Standard Chartered is the only UK bank facing a shareholder-proposed resolution on climate change at its AGM this year.
The resolution proponents point out that although the bank has a net zero by 2050 target, its actions do not match its rhetoric, given that the bank has:
- Provided almost US$ 40 billion in finance to fossil fuels between the signing of the Paris Agreement and the end of 2021,
- Recently financed companies and projects expanding the scale of the fossil fuel industry, such as Saudi Aramco, the world’s biggest greenhouse gas polluter, and a US$ 3.49 billion loan for the Scarborough-Pluto LNG project, which independent analysis has concluded “represents a bet against the world implementing the Paris Agreement”,
- Earned the title of UK bank with the highest financing for new coal plant developers in Asia (US$ 4.7 billion, October 2018-20), and
- So far failed to join 15 other major global banks and rule out funding the disastrous East Africa Crude Oil Pipeline, which would be the longest heated oil pipeline in the world.

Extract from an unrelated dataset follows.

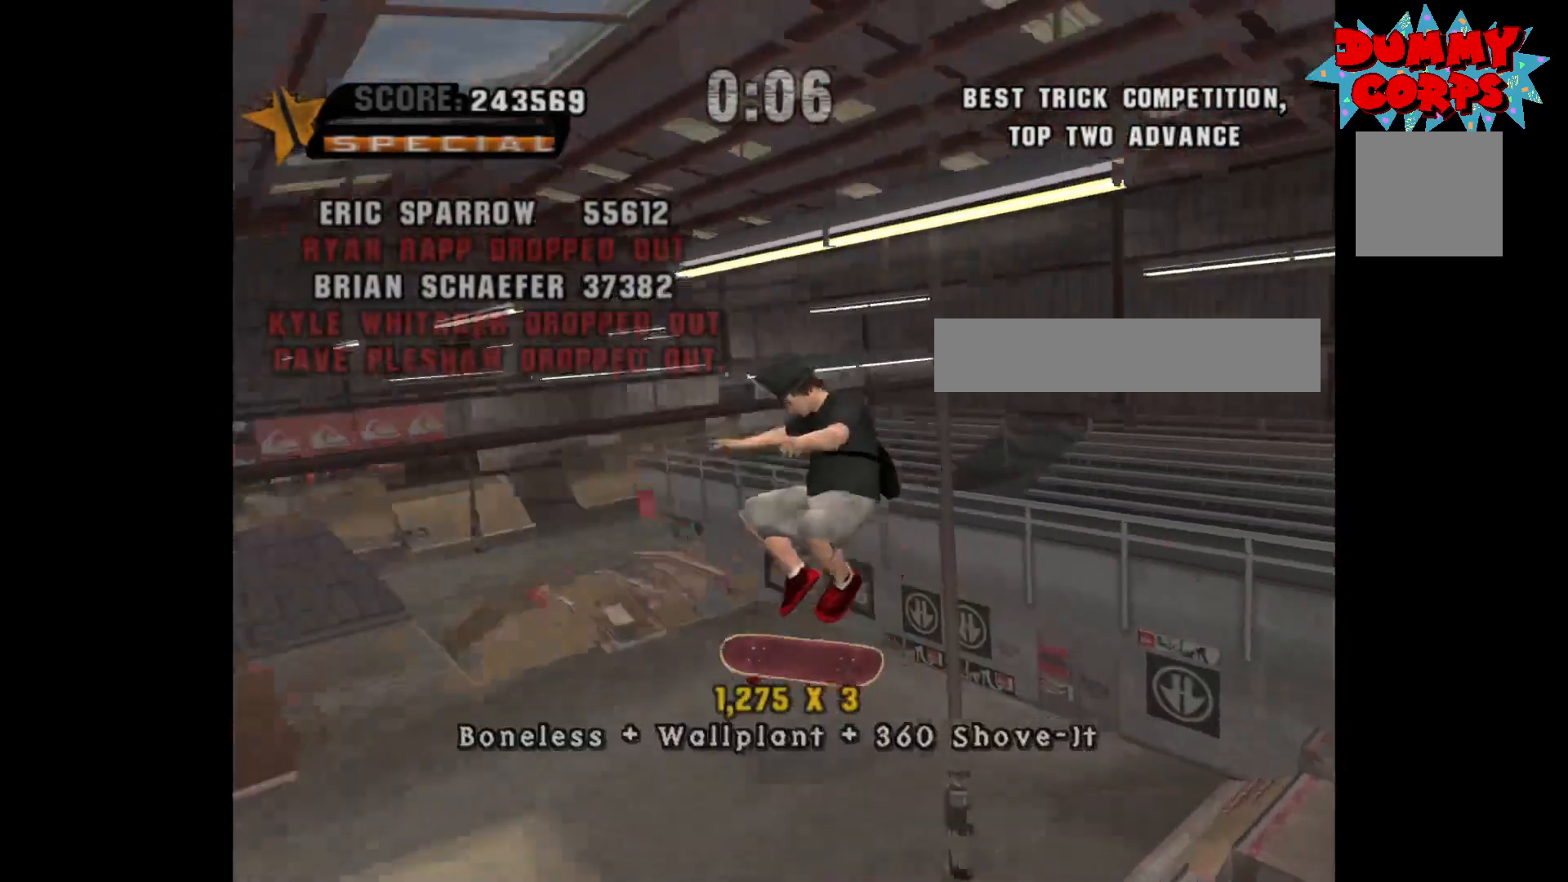
{"buttons": [], "left_stick": "down", "right_stick": "center", "events": [[33, "R2", "down"], [133, "R2", "up"], [467, "left_stick", "down"]]}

The bank’s management has filed its own shareholder proposal (Resolution 31 in the Notice), asking shareholders to endorse its current plans, which Market Forces has demonstrated falls well short of the goal of net zero by 2050.
Larger banks than Standard Chartered are also forging ahead with bolder climate policies, such as ING Bank, which this month pledged to end all financing of new oil and gas projects.
Adam McGibbon, UK Campaign Lead at Market Forces, said:
Standard Chartered’s fossil fuel financing leaves a worldwide trail of destruction. From funding coal companies with business plans that will lead to 5-6°C of warming to financing climate-wrecking new gas projects, the bank’s actions speak far louder than their ‘net zero’ rhetoric.
All over the world, communities want the bank to change – and shareholders have an opportunity to make the bank change.
The choice for investors is simple – a real net zero plan put forward by Market Forces and the Friends Provident Foundation, or a zero ambition plan put forward by the bank’s management.
Jeri Arsmoro, Campaigner at 350.org Indonesia, said:
“Financing Adaro means ensuring the climate crisis worsens. Indonesians, especially young people, have been increasingly aware of the dangers of the climate crisis. Banks and investors have to choose whether they want to invest in humankind or support the coal elite,” says Jeri Asmoro, digital campaigner at 350.org Indonesia.